▶ **Exercise directions**
Nothing but the lines from the start of the entries through the line containing "314 311 416" should appear in the answer, each given exactly.

(Stored data entries)
_ _ _ _ _ _ _

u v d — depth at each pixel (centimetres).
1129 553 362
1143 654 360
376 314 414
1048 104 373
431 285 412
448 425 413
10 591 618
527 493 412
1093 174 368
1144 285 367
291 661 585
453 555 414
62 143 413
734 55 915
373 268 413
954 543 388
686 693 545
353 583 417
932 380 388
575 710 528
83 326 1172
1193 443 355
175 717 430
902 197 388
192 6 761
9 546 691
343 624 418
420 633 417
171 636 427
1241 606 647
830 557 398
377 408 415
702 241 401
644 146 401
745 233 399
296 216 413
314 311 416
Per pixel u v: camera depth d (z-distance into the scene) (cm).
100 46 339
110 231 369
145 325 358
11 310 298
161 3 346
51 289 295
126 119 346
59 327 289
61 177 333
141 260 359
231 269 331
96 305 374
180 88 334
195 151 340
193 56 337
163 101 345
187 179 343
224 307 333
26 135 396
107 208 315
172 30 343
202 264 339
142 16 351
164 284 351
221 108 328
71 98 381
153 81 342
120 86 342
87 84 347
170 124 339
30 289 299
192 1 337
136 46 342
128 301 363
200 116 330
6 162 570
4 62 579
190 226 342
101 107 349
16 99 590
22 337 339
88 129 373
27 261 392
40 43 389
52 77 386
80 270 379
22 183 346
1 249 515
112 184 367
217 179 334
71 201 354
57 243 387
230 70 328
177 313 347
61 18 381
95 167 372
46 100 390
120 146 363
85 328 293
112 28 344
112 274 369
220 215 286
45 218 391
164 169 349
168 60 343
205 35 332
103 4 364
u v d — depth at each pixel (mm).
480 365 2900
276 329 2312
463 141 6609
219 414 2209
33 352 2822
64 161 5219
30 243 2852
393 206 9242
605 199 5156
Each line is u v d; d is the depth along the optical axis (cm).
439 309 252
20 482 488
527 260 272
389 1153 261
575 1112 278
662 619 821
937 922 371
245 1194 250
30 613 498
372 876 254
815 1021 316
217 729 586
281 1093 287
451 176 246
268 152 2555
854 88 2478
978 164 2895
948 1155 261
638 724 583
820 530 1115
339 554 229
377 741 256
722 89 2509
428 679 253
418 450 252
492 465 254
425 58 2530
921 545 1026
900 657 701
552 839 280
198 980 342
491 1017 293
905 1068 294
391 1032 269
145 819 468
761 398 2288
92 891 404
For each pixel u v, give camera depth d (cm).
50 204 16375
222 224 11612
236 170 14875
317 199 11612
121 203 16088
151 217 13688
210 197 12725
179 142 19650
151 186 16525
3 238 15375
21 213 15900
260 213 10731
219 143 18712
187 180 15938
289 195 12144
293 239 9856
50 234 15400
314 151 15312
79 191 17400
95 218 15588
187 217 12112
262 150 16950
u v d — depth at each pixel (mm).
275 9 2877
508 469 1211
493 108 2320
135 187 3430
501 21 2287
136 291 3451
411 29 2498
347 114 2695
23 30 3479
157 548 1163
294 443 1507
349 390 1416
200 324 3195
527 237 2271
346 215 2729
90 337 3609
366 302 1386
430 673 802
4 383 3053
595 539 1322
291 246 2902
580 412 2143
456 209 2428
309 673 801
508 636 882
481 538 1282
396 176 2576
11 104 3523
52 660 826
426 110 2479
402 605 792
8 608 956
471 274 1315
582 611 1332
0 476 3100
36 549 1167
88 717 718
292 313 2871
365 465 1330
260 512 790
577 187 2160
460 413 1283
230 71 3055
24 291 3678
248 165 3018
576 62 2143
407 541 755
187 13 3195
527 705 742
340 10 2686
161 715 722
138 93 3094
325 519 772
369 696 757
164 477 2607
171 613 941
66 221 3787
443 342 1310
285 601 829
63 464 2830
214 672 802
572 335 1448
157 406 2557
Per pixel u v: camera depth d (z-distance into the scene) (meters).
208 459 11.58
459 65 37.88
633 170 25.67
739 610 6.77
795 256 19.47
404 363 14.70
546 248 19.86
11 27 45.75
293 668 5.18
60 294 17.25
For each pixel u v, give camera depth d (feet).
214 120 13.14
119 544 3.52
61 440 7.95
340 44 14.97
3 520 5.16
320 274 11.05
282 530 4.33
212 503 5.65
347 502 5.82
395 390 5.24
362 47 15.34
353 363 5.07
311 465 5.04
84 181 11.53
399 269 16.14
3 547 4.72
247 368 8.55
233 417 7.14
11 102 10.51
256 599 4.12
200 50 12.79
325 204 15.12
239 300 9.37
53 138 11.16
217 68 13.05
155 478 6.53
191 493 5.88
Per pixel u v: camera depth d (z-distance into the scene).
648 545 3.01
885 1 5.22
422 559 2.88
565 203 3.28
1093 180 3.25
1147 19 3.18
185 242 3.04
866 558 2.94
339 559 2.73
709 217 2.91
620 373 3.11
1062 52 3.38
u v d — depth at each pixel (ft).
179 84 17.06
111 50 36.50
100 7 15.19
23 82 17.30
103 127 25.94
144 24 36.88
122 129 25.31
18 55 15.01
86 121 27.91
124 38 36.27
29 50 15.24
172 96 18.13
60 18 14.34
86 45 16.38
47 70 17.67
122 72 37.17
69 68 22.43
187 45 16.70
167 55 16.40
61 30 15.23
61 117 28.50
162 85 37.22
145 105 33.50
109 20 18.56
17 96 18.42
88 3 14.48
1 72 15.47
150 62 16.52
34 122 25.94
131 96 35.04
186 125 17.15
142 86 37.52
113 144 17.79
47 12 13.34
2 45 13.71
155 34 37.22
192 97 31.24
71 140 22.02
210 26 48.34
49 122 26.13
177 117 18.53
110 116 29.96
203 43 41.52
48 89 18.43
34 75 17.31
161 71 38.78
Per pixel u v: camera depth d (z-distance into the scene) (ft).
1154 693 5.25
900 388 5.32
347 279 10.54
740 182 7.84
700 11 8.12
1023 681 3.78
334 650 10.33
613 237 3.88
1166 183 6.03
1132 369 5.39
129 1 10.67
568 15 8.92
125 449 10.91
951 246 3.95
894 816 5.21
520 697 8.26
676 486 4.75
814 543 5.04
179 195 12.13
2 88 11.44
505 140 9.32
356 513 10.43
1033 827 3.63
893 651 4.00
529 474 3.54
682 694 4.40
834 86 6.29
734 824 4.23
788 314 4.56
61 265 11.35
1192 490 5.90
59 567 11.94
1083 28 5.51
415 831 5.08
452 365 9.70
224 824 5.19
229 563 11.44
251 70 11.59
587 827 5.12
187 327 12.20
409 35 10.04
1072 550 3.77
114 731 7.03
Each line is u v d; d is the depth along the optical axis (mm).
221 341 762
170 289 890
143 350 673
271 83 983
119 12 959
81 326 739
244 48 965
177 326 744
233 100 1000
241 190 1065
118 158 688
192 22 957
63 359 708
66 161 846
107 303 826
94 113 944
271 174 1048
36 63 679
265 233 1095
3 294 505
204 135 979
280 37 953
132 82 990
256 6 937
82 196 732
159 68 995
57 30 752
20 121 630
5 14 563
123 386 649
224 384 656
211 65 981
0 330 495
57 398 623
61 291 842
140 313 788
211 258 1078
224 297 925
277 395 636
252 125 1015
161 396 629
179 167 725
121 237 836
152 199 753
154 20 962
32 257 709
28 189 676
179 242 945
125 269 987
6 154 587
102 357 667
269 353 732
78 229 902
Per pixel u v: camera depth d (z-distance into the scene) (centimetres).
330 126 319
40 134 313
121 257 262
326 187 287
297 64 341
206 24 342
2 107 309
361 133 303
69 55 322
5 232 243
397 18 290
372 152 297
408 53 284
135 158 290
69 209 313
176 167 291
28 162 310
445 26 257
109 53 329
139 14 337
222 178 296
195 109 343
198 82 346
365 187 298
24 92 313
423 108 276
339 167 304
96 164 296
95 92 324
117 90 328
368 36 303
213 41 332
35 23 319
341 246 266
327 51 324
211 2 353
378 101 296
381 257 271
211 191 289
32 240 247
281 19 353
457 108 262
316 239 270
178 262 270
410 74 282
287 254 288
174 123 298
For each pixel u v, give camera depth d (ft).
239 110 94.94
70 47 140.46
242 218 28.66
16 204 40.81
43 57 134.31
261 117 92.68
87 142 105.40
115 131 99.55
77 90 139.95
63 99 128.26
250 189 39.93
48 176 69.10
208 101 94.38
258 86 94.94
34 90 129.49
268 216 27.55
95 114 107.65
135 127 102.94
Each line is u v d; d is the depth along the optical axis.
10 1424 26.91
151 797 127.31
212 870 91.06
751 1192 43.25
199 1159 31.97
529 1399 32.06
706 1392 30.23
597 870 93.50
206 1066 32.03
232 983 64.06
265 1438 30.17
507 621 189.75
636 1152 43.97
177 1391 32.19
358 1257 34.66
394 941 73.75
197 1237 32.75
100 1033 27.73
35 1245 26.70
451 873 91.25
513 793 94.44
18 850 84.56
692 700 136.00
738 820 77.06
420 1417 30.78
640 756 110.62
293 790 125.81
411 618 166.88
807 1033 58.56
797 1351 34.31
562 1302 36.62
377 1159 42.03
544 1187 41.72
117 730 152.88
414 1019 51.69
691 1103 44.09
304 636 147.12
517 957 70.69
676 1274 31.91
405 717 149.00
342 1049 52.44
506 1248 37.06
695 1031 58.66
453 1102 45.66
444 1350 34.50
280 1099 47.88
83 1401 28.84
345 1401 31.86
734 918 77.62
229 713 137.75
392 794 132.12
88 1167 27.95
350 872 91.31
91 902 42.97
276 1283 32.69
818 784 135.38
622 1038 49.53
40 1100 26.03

_ _ _ _ _ _ _

▶ **The completed task**
u v d — depth at each pixel (centimetres).
1129 553 362
1143 654 360
376 314 414
1048 104 373
431 285 412
448 425 413
10 591 618
527 493 412
1093 174 368
1144 285 367
291 661 585
453 555 414
62 143 413
734 55 915
373 268 413
954 543 388
686 693 545
353 583 417
932 380 388
575 710 528
83 326 1172
1193 443 355
175 717 430
902 197 388
192 6 761
9 546 691
343 624 418
420 633 417
171 636 427
1241 606 647
830 557 398
377 408 415
702 241 401
644 146 401
745 233 399
296 216 413
314 311 416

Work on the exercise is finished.